**Work item:**
Your task is to repeat exactly the lines below between the line holding "एकलव्य स्कूल के प्राचार्य सस्पेंड" and the line holding "cepto como el", inclusive, and only those.
══ Record set
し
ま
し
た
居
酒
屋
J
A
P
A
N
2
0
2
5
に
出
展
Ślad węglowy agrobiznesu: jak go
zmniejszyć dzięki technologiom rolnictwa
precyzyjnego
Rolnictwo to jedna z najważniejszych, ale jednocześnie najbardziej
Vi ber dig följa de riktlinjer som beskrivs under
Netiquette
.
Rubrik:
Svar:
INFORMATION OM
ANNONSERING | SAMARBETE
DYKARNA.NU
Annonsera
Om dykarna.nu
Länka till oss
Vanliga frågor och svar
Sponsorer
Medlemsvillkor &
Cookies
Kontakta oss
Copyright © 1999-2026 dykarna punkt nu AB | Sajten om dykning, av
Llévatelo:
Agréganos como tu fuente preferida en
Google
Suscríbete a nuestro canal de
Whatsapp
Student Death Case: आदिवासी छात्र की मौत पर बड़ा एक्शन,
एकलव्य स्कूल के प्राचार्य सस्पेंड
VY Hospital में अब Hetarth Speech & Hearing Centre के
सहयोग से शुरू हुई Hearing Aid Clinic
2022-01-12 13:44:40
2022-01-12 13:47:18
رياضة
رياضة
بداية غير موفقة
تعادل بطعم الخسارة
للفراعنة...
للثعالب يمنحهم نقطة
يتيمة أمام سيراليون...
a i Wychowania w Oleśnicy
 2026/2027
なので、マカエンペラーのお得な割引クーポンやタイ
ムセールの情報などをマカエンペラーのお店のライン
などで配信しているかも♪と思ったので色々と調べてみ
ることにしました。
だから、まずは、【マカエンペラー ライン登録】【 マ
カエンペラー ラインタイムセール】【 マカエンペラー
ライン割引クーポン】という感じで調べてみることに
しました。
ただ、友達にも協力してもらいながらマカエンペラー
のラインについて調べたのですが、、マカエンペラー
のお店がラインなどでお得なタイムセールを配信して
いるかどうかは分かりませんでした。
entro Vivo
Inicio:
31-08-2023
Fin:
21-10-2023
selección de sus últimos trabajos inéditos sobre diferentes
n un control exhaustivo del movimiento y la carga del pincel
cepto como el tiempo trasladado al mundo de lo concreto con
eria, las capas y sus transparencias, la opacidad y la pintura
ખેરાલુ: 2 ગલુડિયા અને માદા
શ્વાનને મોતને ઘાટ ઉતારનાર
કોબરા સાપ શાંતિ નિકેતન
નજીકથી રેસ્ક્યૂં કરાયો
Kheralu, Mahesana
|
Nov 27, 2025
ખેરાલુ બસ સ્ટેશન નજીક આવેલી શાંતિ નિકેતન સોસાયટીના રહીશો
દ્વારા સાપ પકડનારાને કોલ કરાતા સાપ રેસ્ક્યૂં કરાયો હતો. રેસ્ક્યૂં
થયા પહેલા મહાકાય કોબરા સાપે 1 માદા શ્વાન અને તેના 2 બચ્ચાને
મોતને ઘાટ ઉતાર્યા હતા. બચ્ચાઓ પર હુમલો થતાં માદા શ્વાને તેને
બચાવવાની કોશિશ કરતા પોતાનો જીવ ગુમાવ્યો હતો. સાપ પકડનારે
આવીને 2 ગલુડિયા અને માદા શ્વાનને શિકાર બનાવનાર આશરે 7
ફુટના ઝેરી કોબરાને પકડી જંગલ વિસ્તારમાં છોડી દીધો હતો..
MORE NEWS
════
**Output for this exercise:**
एकलव्य स्कूल के प्राचार्य सस्पेंड
VY Hospital में अब Hetarth Speech & Hearing Centre के
सहयोग से शुरू हुई Hearing Aid Clinic
2022-01-12 13:44:40
2022-01-12 13:47:18
رياضة
رياضة
بداية غير موفقة
تعادل بطعم الخسارة
للفراعنة...
للثعالب يمنحهم نقطة
يتيمة أمام سيراليون...
a i Wychowania w Oleśnicy
 2026/2027
なので、マカエンペラーのお得な割引クーポンやタイ
ムセールの情報などをマカエンペラーのお店のライン
などで配信しているかも♪と思ったので色々と調べてみ
ることにしました。
だから、まずは、【マカエンペラー ライン登録】【 マ
カエンペラー ラインタイムセール】【 マカエンペラー
ライン割引クーポン】という感じで調べてみることに
しました。
ただ、友達にも協力してもらいながらマカエンペラー
のラインについて調べたのですが、、マカエンペラー
のお店がラインなどでお得なタイムセールを配信して
いるかどうかは分かりませんでした。
entro Vivo
Inicio:
31-08-2023
Fin:
21-10-2023
selección de sus últimos trabajos inéditos sobre diferentes
n un control exhaustivo del movimiento y la carga del pincel
cepto como el tiempo trasladado al mundo de lo concreto con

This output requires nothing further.